Stefan Arestis | Aug 29, 2017 | 4
Seven foods and drinks you must try in Beijing
Beijing was our first introduction to Chinese food during our travels and a huge welcome after the more limited Mongolian cuisine.
Beijing food set the bar high for our expectations of food in China! Here’s our 7 favourite foods we went China crazy for in Beijing:
#1 PEKING DUCK
Duck is Beijing’s signature dish. It is affectionally referred to using Beijing’s former name: ‘Peking’ duck.
In Chinese restaurants abroad, ‘crispy aromatic duck’ is a popular dish with chopped up duck served in a pancake with sweet plum sauce and sliced cucumber and spring onion pieces. This is tasty, but trying it at its home town in Beijing is even more wow:
We quickly learnt that the Chinese eat every part of the duck, including the feet and the head:
#2 BEIJING HOT POT
Hot Pot is a method of cooking and serving food. You have a metal pot in the centre of your table with a simmer pre made broth in front of you, into which you place various pieces of meat and vegetables on sticks to cook.

========================

● **Task requirements**
**a)** In the article on Beijing foods, which former name of the city is used for its signature duck dish?
**b)** Continue the article on Beijing foods from the point at which it ends.
The records that come after this article are separate material with no connection to it.

========================

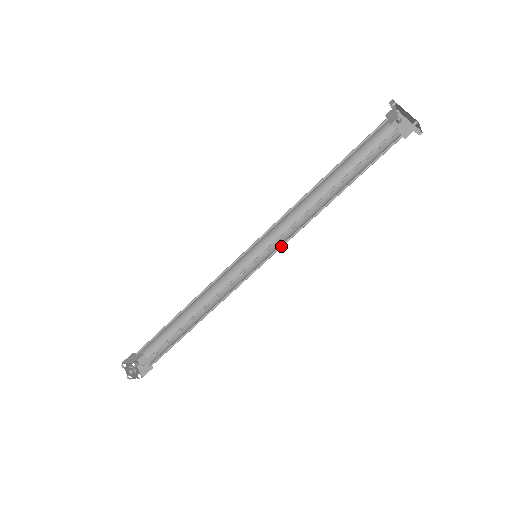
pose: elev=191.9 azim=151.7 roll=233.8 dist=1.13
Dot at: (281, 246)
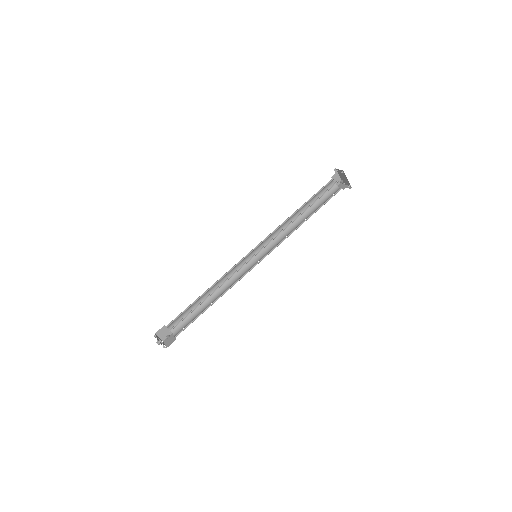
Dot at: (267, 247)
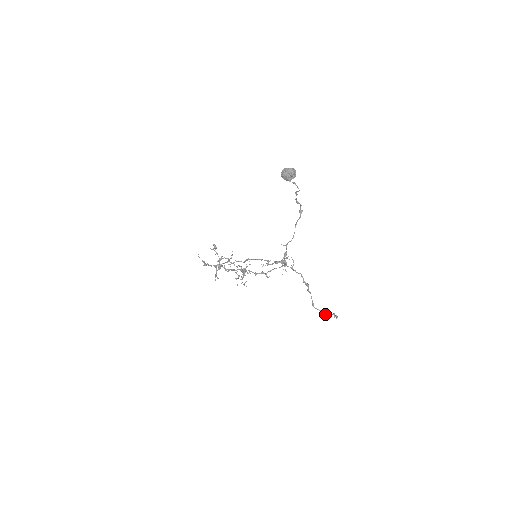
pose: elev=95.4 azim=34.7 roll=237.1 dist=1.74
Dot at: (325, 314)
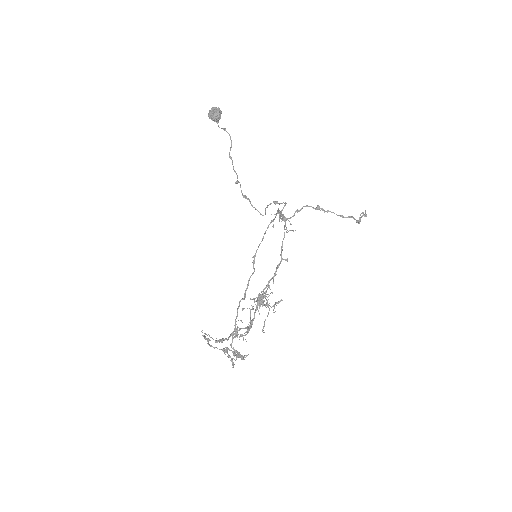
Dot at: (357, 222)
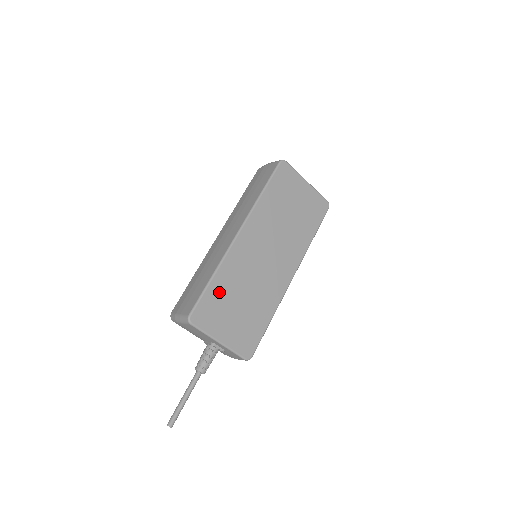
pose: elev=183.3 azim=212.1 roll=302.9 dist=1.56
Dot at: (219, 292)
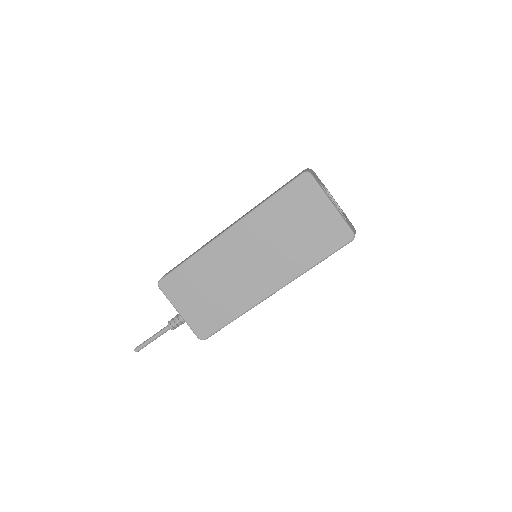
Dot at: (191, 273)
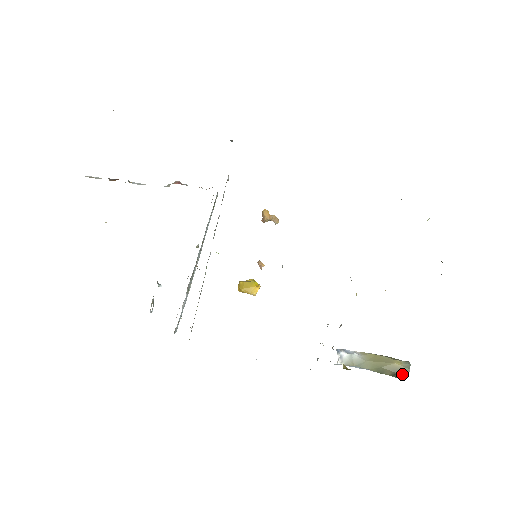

========================

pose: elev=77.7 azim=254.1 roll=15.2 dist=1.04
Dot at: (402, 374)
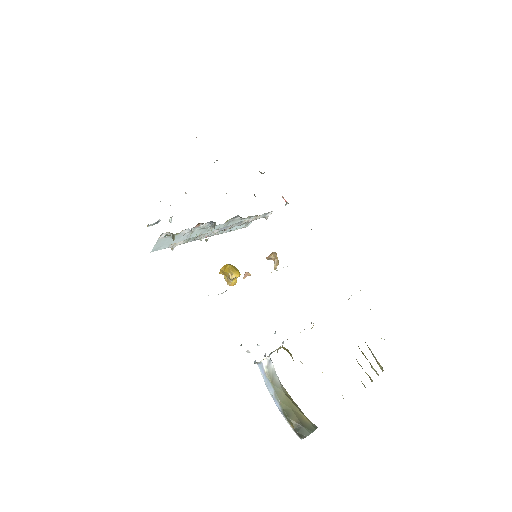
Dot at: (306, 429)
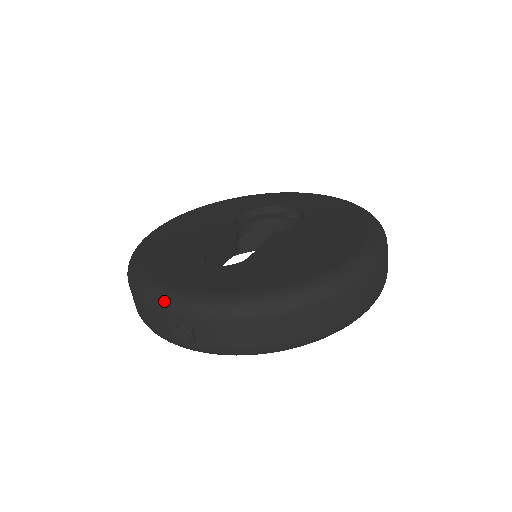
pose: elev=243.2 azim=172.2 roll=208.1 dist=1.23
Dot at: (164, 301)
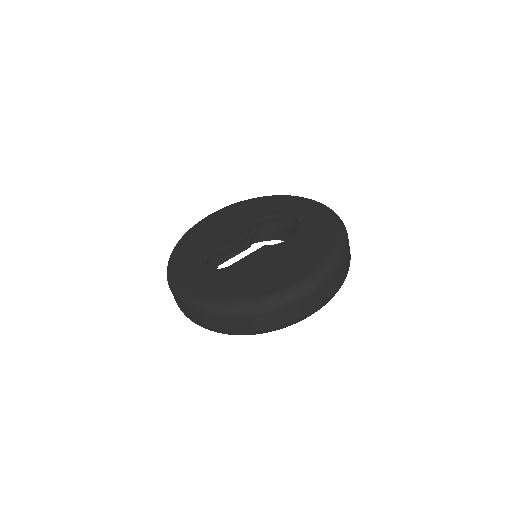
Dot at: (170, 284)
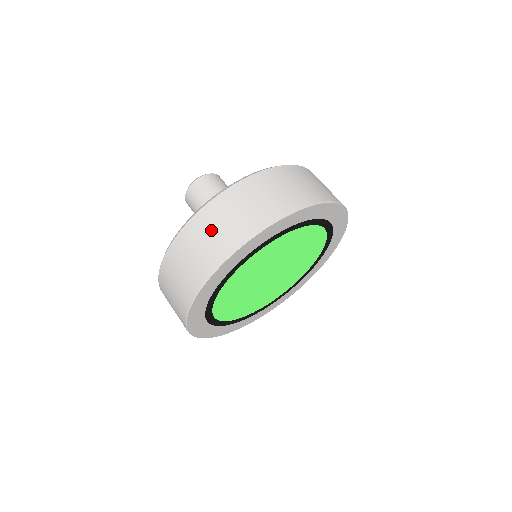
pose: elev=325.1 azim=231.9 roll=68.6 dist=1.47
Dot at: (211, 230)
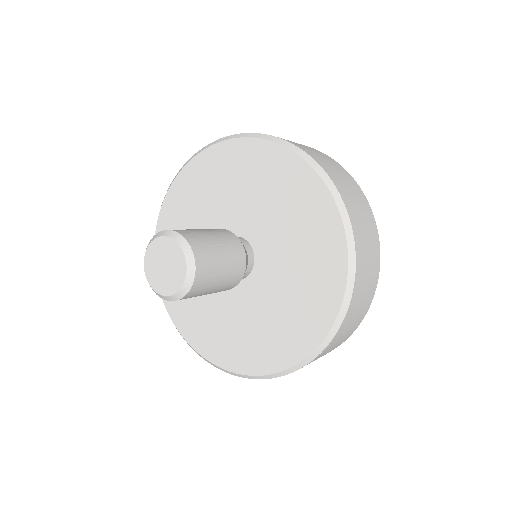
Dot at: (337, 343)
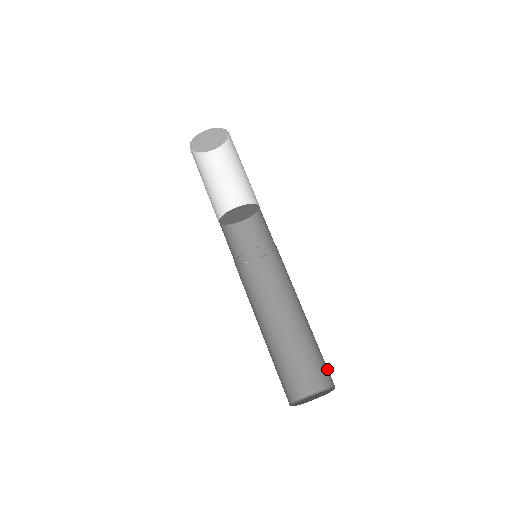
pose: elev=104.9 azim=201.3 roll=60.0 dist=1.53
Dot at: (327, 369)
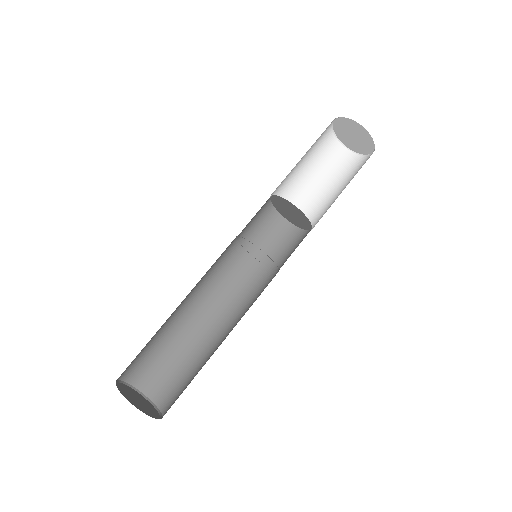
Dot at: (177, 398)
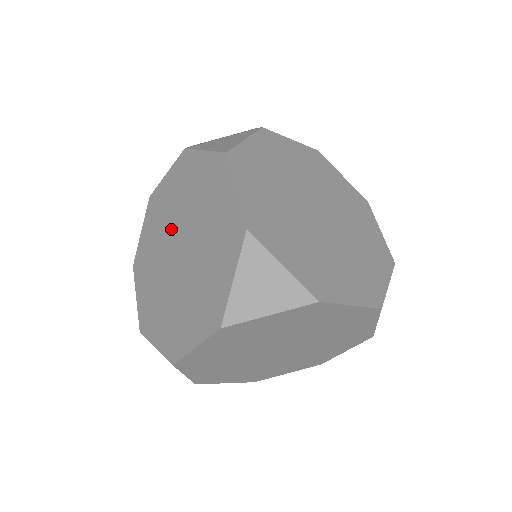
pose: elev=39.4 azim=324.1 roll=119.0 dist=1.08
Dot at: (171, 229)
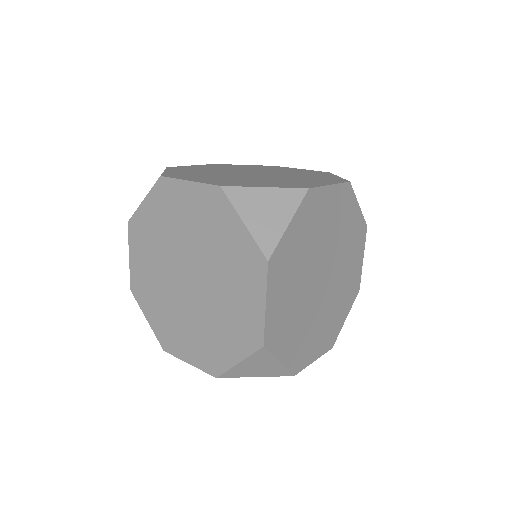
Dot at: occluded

========================

● **Responses to the exercise**
**a)** Peking

**b)**
The Beijing variant of hot pot is simply a pot of boiling water in front of you. You place your sticks of meat or vegetables to cook inside the boiling water pot then once cooked, you place your cooked food into a tasty sauce to cool it down, flavour it and then you eat it:
The most popular type of hot pot is from the Sichuan province of China, well known for its spicy (and very tasty) flavours.
Sometimes Sichuan hot pot is served with two different broths:
And other times it is served with more broths:
#3 MORNING DUMPLINGS
Dumplings can be found anywhere in China. However, we found that they were particularly popular in the Beijing backstreets where you could buy a dozen for only 10 yuan (£1) at any time of the day (pork with fennel being a popular filling):
This made these two greedy boys extremely happy:
#4 ANIMAL FEET
Beijing has a few other quirky snacks such as chicken feet which are sold in every good supermarket:
And also pig feet which can be marinaded in a delicious sauce and barbecued:
Another Beijing snack was a type of desert called “douzhi”. This is made from soy bean but smells and tastes very, er, “strong”:
#6 THE OLD BEIJING YOGHURT DRINK
Whilst exploring Beijing’s hutongs, we noticed many shops and kiosks selling small cute ceramic bottles with a printed paper top and held together with an elastic band.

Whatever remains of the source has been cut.